First-principles calculations of Ag addition on the diffusion mechanisms of Cu–Fe alloys

• The effect of Ag addition on the diffusion mechanisms of aging precipitation processed Cu–Fe alloys was investigated.
• Activation energy for diffusion calculations revealed that Ag atom significantly reduced the diffusion barrier and diffusion activation energy of Fe.
• The calculation gives way to find other suitable alloying elements for preparation of high strength and high conductivity Cu–Fe alloys.
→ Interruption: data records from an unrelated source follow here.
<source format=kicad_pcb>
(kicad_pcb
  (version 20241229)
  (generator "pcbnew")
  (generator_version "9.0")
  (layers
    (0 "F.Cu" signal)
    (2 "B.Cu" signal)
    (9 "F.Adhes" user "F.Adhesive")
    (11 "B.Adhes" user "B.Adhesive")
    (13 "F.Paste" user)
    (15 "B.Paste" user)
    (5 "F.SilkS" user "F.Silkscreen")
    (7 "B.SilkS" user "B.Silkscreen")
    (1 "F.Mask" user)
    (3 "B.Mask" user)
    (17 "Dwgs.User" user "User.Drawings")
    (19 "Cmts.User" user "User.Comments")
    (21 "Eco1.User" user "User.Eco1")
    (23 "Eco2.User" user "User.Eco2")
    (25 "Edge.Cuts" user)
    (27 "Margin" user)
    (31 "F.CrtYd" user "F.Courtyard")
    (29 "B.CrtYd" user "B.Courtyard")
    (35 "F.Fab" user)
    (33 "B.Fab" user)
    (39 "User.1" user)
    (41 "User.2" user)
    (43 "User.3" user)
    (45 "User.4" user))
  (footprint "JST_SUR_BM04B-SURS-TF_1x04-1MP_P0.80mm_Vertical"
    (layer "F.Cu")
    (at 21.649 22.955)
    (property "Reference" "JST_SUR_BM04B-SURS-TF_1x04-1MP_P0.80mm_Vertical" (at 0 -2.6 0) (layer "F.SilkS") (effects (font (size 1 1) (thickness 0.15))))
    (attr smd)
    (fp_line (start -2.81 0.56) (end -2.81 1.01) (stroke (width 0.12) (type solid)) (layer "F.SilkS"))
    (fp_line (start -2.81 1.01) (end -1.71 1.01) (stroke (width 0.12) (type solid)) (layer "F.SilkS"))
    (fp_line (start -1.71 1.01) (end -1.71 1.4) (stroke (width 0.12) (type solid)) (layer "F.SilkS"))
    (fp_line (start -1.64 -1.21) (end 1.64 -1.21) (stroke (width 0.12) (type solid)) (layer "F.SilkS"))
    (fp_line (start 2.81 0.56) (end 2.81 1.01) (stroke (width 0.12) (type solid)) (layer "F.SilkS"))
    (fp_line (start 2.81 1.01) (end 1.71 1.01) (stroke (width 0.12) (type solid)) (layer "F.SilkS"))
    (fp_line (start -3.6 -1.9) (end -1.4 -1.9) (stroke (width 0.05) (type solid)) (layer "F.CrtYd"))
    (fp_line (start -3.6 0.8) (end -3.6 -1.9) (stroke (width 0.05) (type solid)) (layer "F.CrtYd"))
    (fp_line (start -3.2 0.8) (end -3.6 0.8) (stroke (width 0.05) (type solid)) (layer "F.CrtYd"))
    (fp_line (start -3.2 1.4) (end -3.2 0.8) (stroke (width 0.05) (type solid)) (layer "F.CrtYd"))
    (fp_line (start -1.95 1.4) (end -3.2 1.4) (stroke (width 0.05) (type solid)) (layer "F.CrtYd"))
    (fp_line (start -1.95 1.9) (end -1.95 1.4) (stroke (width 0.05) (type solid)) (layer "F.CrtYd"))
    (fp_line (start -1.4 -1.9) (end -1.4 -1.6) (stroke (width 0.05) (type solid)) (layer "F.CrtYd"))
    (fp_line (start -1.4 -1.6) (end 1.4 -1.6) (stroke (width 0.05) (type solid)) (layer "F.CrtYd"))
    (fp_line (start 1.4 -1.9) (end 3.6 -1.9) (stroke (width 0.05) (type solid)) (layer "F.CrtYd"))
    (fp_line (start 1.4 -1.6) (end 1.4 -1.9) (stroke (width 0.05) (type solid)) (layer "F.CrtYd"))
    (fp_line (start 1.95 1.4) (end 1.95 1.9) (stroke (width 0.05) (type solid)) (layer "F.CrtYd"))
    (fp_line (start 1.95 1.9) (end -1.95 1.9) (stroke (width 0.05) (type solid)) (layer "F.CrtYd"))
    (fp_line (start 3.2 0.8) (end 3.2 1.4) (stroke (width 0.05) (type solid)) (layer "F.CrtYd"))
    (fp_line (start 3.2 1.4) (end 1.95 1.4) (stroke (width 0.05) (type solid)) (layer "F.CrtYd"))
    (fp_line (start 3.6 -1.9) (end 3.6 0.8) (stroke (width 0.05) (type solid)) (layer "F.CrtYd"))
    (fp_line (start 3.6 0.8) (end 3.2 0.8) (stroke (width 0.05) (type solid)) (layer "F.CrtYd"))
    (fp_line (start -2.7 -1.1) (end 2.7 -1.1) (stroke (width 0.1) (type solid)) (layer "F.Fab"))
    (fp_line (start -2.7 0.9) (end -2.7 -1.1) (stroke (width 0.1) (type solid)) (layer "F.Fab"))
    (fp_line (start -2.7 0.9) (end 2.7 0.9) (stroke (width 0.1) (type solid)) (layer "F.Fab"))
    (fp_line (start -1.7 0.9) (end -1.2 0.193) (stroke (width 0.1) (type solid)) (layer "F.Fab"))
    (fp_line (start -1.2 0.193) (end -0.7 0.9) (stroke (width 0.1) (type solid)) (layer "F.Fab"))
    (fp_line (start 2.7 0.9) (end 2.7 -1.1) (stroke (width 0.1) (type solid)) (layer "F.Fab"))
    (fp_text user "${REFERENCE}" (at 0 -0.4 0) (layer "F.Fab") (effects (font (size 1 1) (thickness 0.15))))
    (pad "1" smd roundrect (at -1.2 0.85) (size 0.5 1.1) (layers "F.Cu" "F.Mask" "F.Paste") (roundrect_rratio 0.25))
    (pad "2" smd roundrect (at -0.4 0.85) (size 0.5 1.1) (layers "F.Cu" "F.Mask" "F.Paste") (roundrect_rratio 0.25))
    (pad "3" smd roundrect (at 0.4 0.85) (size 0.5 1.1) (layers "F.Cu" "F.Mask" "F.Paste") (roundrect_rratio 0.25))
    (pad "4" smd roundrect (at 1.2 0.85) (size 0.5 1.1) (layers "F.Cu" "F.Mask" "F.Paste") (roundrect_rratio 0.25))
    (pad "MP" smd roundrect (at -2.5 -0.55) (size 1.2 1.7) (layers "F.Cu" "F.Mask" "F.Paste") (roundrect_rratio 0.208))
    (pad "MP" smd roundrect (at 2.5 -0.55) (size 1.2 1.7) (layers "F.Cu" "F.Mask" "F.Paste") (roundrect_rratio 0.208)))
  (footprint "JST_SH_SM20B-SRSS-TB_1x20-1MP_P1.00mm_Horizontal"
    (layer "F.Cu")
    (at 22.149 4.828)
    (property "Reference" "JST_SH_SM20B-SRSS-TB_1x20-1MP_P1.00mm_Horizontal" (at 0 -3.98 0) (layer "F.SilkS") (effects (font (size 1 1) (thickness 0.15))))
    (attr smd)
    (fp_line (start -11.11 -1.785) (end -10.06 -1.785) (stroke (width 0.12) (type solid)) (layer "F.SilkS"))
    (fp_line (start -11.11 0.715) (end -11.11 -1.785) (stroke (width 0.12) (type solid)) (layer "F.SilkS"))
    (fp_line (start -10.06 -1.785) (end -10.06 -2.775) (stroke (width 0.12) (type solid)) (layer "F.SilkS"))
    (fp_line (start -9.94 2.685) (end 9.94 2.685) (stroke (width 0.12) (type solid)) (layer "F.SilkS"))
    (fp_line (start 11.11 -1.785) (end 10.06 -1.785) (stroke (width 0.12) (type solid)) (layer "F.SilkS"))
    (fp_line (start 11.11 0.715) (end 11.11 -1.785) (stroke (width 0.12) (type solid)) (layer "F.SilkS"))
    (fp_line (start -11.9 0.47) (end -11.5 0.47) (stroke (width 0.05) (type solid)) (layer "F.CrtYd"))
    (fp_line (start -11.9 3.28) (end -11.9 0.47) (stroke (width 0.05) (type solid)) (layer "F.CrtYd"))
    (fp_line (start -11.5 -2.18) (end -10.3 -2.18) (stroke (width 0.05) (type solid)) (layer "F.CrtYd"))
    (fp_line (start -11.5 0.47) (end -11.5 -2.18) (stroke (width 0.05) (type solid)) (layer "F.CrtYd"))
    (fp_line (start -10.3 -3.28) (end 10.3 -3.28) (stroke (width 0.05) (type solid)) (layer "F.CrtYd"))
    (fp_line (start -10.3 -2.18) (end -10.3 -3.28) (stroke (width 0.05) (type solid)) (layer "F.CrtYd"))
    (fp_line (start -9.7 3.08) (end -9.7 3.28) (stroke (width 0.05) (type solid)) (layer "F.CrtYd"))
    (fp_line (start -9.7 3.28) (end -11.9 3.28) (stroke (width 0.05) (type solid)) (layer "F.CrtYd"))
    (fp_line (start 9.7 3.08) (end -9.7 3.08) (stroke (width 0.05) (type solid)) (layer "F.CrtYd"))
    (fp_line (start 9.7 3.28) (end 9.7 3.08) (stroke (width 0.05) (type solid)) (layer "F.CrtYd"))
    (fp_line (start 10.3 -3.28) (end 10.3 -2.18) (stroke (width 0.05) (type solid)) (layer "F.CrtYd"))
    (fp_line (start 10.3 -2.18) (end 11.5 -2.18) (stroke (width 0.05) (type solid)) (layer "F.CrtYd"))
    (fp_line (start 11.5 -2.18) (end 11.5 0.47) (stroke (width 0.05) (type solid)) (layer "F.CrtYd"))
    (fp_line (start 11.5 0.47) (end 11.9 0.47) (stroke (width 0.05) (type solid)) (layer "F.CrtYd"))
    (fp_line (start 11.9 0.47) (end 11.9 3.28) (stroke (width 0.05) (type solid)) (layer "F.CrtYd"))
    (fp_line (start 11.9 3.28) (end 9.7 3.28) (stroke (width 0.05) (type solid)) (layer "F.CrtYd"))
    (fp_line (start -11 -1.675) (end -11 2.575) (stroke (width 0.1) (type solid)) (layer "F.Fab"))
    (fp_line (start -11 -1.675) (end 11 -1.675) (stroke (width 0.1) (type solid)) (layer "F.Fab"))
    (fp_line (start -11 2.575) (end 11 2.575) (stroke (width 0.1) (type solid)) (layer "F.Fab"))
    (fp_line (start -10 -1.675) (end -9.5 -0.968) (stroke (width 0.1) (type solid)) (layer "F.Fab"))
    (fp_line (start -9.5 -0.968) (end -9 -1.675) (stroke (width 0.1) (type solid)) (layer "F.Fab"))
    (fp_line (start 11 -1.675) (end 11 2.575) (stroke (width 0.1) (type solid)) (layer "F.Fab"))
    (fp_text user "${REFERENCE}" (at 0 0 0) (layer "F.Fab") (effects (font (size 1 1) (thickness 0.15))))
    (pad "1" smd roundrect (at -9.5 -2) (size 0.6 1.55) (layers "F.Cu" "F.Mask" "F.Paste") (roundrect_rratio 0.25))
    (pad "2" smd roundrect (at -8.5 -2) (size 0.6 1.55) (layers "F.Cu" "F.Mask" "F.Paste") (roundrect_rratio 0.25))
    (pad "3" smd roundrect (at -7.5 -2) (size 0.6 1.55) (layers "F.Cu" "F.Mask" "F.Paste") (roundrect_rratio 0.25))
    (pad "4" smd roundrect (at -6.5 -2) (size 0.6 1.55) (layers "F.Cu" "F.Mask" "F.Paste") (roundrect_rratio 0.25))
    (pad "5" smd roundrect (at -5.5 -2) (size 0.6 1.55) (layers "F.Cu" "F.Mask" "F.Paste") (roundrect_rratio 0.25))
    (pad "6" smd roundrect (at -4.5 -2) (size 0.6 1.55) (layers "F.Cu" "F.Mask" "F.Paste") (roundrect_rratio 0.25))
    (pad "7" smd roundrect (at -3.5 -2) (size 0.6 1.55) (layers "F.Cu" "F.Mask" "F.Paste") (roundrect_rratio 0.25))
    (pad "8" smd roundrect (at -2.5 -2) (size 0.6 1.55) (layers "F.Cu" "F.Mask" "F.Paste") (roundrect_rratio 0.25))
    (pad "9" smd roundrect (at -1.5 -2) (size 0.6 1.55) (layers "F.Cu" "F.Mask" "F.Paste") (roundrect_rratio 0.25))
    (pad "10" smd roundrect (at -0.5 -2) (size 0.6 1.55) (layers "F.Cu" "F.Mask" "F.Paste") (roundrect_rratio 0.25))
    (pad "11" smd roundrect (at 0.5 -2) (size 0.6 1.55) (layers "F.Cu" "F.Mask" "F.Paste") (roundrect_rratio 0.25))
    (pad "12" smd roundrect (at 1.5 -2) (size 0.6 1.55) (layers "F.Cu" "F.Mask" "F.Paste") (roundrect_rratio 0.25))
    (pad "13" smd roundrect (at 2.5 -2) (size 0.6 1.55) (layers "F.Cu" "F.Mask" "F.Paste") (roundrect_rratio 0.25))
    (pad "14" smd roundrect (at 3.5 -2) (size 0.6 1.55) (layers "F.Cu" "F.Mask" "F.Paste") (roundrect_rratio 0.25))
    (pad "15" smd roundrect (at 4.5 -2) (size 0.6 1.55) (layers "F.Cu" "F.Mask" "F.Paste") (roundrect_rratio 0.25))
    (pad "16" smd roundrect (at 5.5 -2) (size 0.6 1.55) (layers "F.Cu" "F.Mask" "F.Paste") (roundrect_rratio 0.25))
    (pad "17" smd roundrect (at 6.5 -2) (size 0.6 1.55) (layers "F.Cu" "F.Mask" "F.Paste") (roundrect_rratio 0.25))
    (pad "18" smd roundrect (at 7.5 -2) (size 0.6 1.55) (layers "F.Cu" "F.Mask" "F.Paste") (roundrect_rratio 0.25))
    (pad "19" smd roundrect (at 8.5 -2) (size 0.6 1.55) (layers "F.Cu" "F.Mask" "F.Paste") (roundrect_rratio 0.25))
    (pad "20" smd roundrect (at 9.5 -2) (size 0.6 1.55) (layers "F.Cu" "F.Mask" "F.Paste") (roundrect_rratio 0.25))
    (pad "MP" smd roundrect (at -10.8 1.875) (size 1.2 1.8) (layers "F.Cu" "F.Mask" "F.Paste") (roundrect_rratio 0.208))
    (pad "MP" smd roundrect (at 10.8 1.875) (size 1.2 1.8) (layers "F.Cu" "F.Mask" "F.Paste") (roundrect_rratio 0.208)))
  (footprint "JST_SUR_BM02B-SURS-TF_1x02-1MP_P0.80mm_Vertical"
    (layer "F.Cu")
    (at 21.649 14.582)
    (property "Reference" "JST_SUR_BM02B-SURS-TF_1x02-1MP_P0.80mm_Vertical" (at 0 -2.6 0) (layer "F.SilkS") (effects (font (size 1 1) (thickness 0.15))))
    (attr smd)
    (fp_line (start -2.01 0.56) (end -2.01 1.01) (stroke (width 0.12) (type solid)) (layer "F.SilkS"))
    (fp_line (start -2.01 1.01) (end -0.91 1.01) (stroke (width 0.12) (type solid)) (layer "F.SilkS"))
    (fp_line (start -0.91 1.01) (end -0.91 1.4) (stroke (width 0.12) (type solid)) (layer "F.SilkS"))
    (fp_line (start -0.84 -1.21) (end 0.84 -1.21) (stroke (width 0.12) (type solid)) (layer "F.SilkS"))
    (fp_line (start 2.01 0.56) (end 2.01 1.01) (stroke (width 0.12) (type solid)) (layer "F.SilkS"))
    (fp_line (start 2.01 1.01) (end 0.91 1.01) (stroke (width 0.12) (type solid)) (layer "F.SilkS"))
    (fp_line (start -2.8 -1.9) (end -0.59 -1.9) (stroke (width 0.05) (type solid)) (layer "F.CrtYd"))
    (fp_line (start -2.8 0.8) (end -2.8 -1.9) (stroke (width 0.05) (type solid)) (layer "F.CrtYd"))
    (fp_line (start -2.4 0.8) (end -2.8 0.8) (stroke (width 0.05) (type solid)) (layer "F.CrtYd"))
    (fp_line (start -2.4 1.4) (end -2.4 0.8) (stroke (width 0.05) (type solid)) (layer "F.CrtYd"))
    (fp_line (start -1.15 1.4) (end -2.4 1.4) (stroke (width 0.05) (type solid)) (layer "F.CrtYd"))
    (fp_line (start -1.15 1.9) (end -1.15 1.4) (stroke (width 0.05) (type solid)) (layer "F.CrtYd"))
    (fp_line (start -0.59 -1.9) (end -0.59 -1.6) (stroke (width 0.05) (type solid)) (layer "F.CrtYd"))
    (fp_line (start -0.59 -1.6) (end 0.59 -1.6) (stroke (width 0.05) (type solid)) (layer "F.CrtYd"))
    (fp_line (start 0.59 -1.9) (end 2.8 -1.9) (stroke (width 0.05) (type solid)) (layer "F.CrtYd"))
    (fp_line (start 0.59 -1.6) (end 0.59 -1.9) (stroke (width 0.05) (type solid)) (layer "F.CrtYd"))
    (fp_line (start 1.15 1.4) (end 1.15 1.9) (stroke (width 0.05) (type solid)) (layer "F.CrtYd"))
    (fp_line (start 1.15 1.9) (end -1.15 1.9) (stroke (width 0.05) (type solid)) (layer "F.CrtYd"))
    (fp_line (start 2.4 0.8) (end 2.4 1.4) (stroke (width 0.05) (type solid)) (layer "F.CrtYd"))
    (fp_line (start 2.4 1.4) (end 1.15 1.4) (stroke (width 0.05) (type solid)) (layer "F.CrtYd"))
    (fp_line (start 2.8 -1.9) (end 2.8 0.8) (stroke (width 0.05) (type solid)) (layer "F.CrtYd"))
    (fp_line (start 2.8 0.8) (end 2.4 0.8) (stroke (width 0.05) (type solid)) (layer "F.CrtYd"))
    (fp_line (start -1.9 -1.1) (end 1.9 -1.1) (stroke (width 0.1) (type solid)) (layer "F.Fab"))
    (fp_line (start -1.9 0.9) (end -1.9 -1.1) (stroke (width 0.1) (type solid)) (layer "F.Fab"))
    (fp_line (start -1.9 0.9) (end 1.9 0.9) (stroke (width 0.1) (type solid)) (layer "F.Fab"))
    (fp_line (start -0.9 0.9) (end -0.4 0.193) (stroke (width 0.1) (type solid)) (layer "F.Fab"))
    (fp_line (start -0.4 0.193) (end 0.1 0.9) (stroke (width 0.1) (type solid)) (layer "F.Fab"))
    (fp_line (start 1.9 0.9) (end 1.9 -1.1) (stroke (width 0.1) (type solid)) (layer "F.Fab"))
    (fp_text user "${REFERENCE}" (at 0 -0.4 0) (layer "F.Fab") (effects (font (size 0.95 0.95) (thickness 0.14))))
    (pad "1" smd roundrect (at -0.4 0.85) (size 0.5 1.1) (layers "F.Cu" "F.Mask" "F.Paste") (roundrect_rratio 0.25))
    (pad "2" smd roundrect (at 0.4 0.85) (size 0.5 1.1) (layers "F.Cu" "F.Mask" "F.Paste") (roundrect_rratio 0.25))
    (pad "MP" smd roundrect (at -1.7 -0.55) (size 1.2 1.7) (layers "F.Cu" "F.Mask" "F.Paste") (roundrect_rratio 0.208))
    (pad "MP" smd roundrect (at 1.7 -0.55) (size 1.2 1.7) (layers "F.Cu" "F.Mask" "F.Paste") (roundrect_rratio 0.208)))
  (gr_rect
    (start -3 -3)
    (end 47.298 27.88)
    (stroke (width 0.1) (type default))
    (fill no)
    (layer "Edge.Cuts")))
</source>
The effect of Ag addition on the diffusion mechanisms of aging precipitation processed Cu–Fe alloys were investigated by first-principles calculations. The calculation of solute–solute binding energies accurately revealed an attractive binding for the Fe–Fe at the first NN site, and Ag–Ag at the first NN site as well as the second NN site, however the Fe–Ag interactions are repulsive both at the first NN and the second NN distance. The investigation of binding energy between X and V (X represents Fe or Ag and V a vacancy) showed that vacancy is more likely to be in the proximity of the solute Ag atom, and the addition of Ag to dilute Cu–Fe system will increase the local vacancy concentration close to a Ag–Fe dimer. The calculated migration energy for an X–V exchange indicated that the Ag atom diffused more easily in Cu than Fe atom; and the addition of Ag decreased the energy of the transition state, thereby significantly reduced the migration energy of Fe. The results agree well with the available experimental observation. The calculation gives way to find other suitable alloying elements for preparation of high strength and high conductivity Cu–Fe alloys or in situ composites.